• **WHAT IS EXPECTED**: Pull every line containing "included" from the listing.

• **INPUT MATERIAL**:

Start of Block

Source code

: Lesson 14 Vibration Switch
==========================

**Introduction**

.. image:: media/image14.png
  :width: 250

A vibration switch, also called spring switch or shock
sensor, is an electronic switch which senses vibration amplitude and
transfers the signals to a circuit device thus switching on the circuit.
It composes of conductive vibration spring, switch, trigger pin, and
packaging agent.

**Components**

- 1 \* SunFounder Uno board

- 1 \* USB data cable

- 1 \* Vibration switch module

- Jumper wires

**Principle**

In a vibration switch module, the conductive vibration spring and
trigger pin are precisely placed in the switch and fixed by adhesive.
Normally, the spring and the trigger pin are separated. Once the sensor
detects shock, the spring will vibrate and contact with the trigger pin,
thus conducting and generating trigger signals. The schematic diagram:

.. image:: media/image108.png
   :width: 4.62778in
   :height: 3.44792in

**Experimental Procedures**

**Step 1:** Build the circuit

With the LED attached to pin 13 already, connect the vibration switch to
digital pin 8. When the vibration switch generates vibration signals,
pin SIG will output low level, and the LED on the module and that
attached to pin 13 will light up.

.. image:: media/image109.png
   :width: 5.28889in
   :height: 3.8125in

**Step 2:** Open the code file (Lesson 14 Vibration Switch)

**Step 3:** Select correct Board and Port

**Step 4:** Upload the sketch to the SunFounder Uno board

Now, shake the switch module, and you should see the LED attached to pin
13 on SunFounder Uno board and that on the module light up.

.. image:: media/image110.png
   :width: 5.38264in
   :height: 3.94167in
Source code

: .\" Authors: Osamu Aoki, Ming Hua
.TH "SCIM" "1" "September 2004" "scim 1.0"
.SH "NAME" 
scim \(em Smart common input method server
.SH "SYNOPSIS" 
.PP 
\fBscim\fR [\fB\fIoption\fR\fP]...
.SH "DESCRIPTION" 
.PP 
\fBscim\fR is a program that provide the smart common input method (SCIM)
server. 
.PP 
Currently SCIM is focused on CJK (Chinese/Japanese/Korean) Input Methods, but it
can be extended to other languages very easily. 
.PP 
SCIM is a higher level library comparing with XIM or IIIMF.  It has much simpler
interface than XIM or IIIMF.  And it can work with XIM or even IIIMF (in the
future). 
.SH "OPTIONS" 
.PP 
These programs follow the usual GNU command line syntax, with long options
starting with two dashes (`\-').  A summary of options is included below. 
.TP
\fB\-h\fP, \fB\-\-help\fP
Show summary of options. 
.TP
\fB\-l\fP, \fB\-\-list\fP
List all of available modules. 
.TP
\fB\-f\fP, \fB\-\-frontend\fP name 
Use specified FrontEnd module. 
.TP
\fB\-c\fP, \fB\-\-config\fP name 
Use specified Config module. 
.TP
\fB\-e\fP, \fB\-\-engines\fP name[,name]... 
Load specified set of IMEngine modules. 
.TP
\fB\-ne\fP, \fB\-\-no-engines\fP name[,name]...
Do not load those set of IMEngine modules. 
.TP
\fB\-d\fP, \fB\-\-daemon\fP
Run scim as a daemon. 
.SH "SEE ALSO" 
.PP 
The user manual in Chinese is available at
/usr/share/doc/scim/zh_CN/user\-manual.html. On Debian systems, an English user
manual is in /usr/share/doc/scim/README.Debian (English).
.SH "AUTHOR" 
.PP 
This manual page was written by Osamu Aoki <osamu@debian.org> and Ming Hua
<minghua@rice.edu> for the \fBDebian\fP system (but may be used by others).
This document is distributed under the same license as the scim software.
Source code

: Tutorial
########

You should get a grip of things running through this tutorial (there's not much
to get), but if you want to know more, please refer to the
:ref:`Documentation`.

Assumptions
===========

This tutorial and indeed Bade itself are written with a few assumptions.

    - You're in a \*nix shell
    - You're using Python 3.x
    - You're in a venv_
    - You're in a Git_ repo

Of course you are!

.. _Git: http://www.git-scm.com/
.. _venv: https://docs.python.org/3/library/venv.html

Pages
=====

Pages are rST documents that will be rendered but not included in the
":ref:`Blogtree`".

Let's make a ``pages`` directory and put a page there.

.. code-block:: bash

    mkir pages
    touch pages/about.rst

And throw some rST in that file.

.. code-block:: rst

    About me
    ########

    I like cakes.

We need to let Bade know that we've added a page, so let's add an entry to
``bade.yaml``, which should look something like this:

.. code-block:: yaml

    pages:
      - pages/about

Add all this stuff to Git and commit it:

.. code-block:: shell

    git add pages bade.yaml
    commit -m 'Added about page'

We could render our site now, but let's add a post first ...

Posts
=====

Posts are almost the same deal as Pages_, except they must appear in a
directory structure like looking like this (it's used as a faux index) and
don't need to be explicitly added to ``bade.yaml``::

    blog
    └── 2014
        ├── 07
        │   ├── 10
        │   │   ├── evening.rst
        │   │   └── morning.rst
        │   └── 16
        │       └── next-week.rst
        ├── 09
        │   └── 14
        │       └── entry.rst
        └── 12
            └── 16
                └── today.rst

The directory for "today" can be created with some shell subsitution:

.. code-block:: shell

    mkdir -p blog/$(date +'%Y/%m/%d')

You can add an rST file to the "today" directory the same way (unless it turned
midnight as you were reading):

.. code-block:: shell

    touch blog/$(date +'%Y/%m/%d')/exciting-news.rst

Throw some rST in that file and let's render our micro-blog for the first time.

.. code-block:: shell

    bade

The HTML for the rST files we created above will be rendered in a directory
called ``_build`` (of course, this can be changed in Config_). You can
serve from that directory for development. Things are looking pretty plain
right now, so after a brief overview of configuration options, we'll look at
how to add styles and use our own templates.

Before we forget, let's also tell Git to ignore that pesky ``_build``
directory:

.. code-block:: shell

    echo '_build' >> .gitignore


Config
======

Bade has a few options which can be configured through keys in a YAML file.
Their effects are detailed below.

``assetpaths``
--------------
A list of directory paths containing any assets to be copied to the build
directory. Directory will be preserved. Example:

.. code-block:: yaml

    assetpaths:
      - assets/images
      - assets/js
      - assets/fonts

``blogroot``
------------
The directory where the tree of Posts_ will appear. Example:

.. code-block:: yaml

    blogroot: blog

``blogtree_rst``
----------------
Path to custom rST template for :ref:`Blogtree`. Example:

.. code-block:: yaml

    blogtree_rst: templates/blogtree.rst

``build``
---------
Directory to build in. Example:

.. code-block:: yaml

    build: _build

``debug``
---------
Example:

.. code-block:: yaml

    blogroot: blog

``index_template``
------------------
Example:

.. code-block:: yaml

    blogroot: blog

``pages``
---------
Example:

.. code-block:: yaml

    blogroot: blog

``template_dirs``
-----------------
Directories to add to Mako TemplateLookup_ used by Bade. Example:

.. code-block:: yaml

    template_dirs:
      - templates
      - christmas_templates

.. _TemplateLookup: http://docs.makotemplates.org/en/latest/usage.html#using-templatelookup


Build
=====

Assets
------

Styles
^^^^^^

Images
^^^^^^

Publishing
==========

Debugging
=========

End of Block

• **ANSWER TO THE EXERCISE**:
starting with two dashes (`\-').  A summary of options is included below. 
Pages are rST documents that will be rendered but not included in the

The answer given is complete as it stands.